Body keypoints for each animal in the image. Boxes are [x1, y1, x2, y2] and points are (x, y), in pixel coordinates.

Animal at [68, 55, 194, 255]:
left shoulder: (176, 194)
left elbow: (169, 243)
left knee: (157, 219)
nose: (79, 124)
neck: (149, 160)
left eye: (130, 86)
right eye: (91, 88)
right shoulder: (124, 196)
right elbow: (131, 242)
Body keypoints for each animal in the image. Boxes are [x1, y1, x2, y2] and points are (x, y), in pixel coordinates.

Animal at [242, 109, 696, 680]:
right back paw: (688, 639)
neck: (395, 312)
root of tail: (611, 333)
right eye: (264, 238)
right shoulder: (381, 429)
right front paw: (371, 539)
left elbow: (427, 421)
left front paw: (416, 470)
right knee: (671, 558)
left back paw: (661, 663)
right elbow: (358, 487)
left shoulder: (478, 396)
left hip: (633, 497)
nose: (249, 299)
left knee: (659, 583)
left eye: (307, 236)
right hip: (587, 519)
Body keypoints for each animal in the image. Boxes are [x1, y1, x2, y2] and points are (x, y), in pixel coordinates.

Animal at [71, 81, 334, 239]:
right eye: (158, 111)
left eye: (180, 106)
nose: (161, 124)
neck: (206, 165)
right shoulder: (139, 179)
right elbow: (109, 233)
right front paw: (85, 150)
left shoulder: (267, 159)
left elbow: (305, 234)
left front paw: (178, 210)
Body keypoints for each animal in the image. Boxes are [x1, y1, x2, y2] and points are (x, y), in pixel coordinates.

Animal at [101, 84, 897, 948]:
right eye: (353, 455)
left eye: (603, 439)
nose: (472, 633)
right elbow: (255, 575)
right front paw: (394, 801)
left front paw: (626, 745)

▸ **Exercise instructions**: Reproduce each line of the entries above from the one containing "left shoulder: (267, 159)" through the last, exactly, and no other line.

▸ **Answer space**:
left shoulder: (267, 159)
left elbow: (305, 234)
left front paw: (178, 210)
Body keypoints for each animal in the image. Boxes are [x1, y1, x2, y2] and points are (x, y), in pixel coordinates.

Animal at [101, 84, 897, 948]:
right eye: (353, 455)
left eye: (603, 439)
nose: (472, 633)
right elbow: (255, 575)
right front paw: (394, 801)
left front paw: (626, 745)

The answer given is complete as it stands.